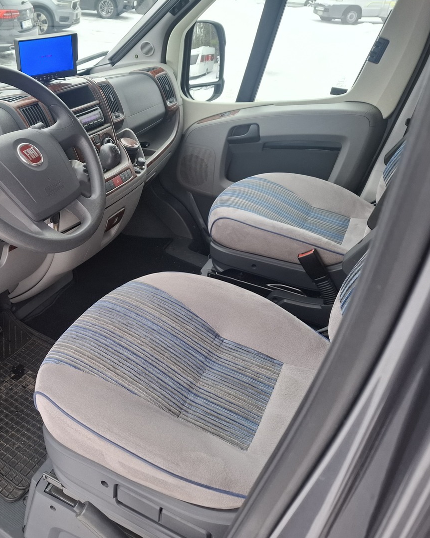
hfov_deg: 46.5
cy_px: 269
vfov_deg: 58.8
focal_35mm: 30
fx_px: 477
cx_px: 100
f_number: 1.8
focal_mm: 5.54
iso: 200
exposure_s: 1/100
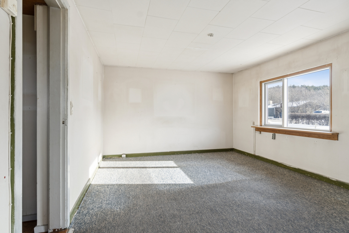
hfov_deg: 90.0
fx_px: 174
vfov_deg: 67.4
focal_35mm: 18
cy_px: 116
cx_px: 174
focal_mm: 12
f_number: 8
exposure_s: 1/125
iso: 200
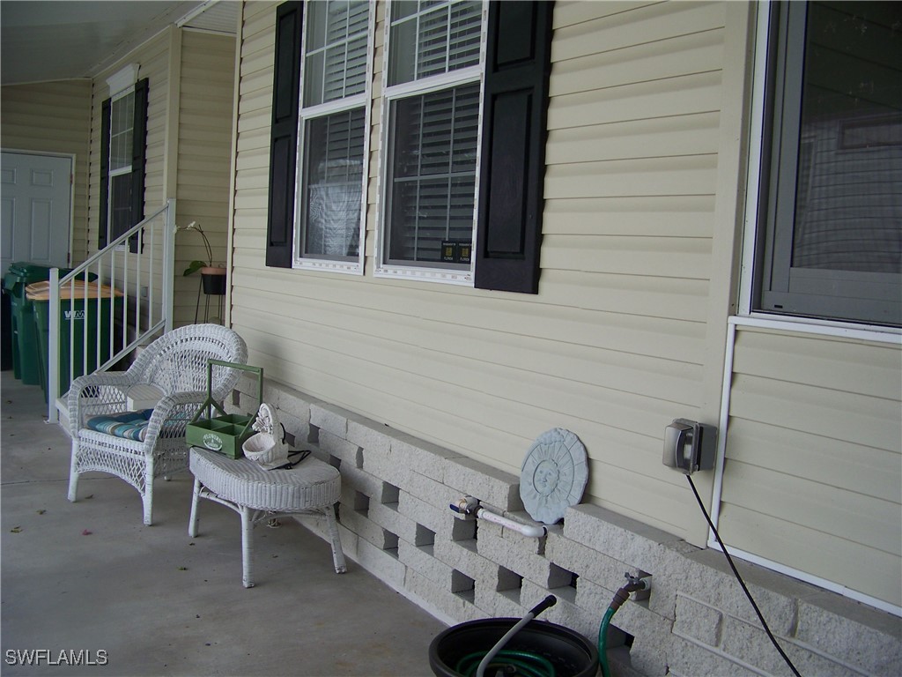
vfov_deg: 39.7
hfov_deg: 51.4
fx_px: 938
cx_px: 451
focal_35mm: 36
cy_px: 338
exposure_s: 1/200
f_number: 2.8
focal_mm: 5.85
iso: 64
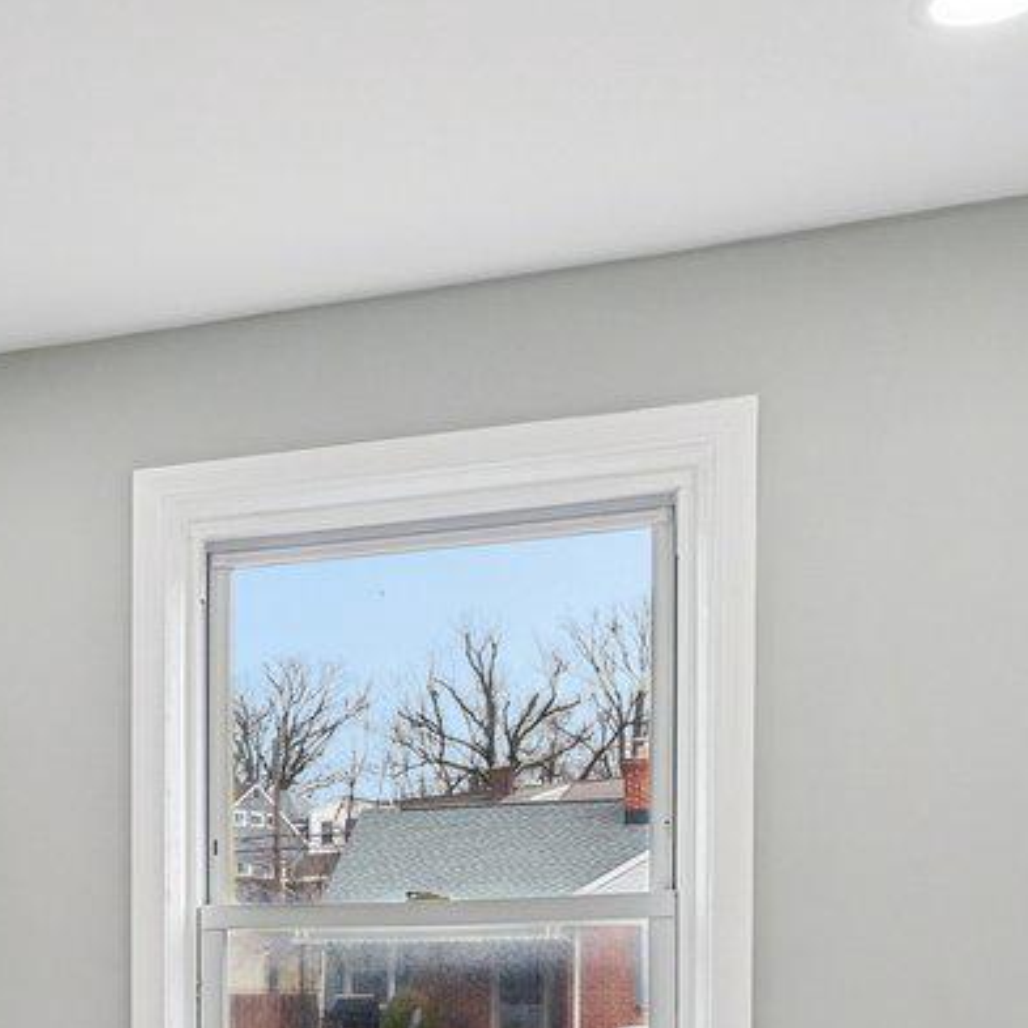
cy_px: 1069
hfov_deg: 24.1
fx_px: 2083
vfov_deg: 26.0
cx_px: -327
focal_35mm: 62
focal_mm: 14
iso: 110
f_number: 8
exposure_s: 1/15
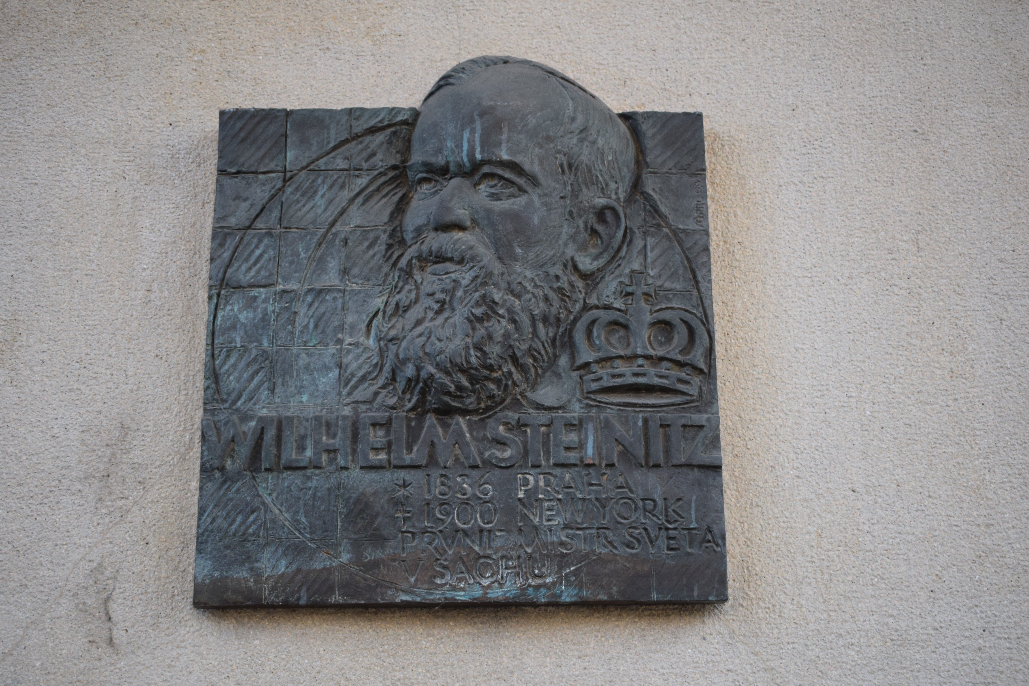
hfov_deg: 37.9
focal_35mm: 52
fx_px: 1501
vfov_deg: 25.8
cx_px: 514
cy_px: 343
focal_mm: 35
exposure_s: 1/80
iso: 400
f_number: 4.5
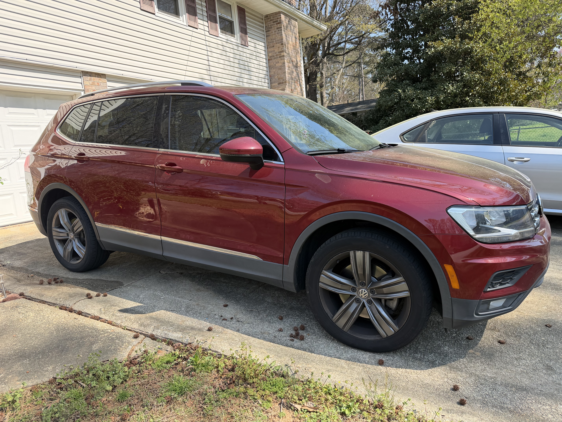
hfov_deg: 71.6
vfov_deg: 56.8
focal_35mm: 24
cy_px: 211
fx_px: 390
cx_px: 281
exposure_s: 1/1464
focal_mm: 6.76
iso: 100
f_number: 1.78
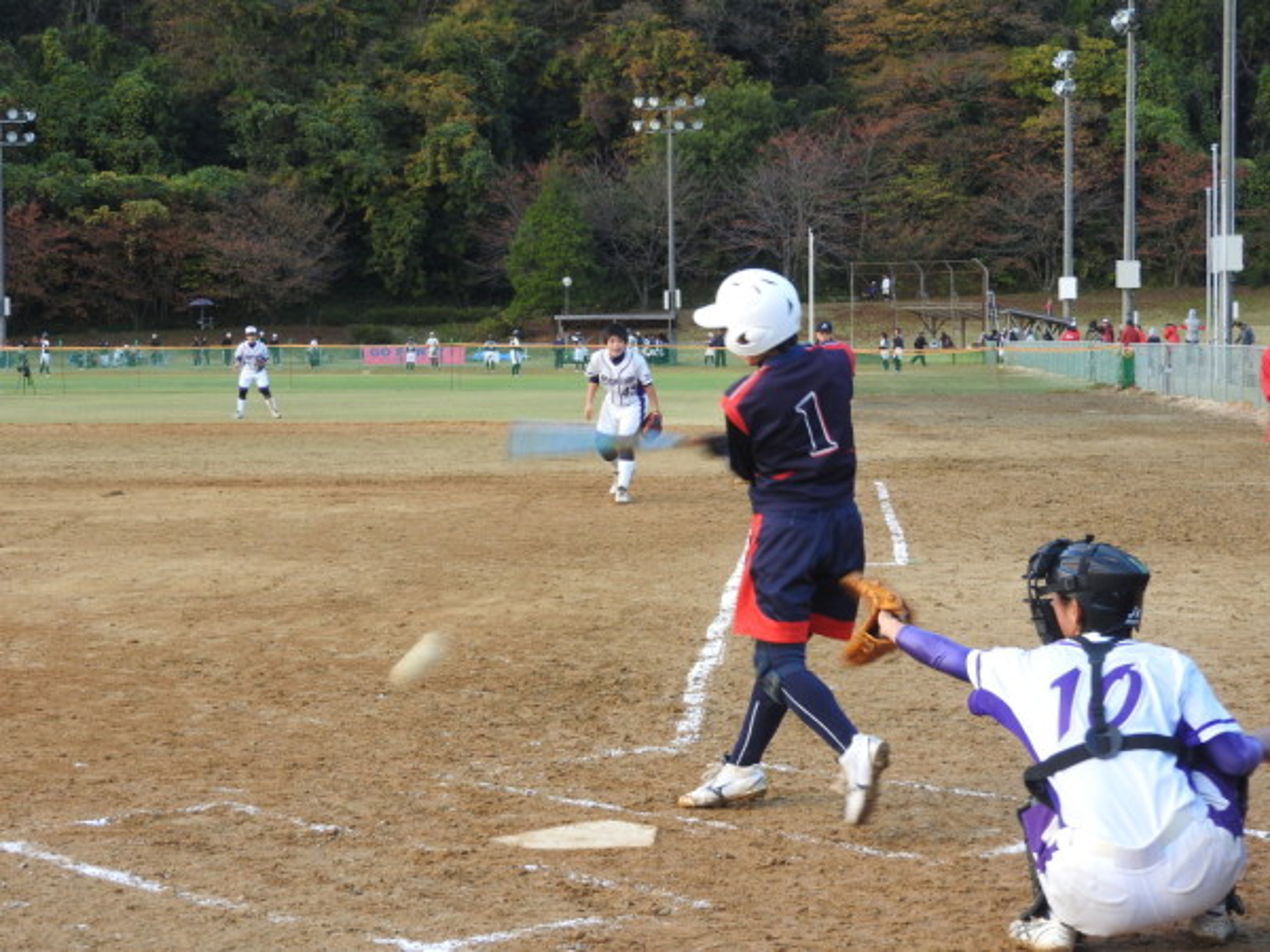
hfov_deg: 24.4
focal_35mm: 80
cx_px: 635
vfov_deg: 18.4
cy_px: 476
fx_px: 2935
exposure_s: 1/60
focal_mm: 14.3
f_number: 4.5
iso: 110
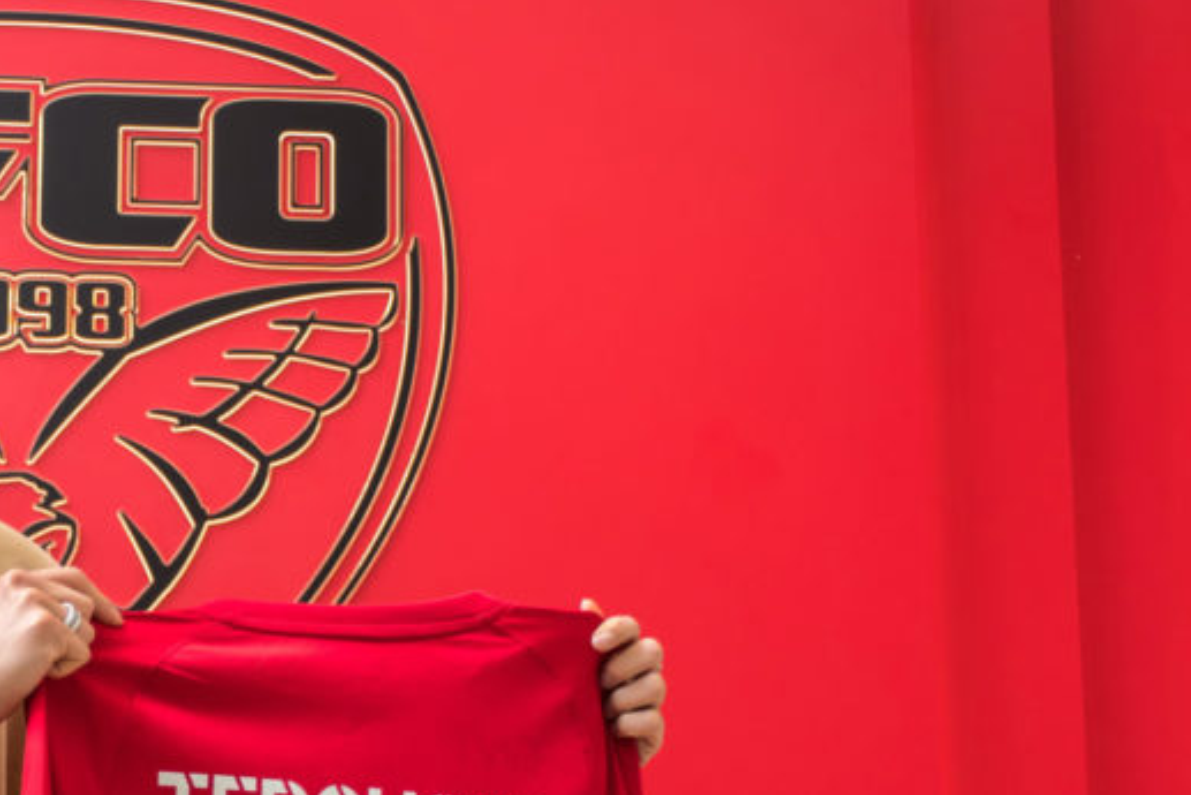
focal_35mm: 95
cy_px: 692
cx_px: 159
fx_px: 3144
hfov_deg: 21.1
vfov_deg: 14.3
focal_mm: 32
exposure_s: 1/125
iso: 360
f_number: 4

......

*EXERCISE GOAL*. Copy each line of the records precisely and drop any images they hold.

*REPLY*.
hfov_deg: 46.5
cy_px: 269
vfov_deg: 58.8
focal_35mm: 30
fx_px: 477
cx_px: 100
f_number: 1.8
focal_mm: 5.54
iso: 200
exposure_s: 1/100
hfov_deg: 90.0
fx_px: 174
vfov_deg: 67.4
focal_35mm: 18
cy_px: 116
cx_px: 174
focal_mm: 12
f_number: 8
exposure_s: 1/125
iso: 200
vfov_deg: 39.7
hfov_deg: 51.4
fx_px: 938
cx_px: 451
focal_35mm: 36
cy_px: 338
exposure_s: 1/200
f_number: 2.8
focal_mm: 5.85
iso: 64
cy_px: 1069
hfov_deg: 24.1
fx_px: 2083
vfov_deg: 26.0
cx_px: -327
focal_35mm: 62
focal_mm: 14
iso: 110
f_number: 8
exposure_s: 1/15
hfov_deg: 37.9
focal_35mm: 52
fx_px: 1501
vfov_deg: 25.8
cx_px: 514
cy_px: 343
focal_mm: 35
exposure_s: 1/80
iso: 400
f_number: 4.5
hfov_deg: 71.6
vfov_deg: 56.8
focal_35mm: 24
cy_px: 211
fx_px: 390
cx_px: 281
exposure_s: 1/1464
focal_mm: 6.76
iso: 100
f_number: 1.78
hfov_deg: 24.4
focal_35mm: 80
cx_px: 635
vfov_deg: 18.4
cy_px: 476
fx_px: 2935
exposure_s: 1/60
focal_mm: 14.3
f_number: 4.5
iso: 110
focal_35mm: 95
cy_px: 692
cx_px: 159
fx_px: 3144
hfov_deg: 21.1
vfov_deg: 14.3
focal_mm: 32
exposure_s: 1/125
iso: 360
f_number: 4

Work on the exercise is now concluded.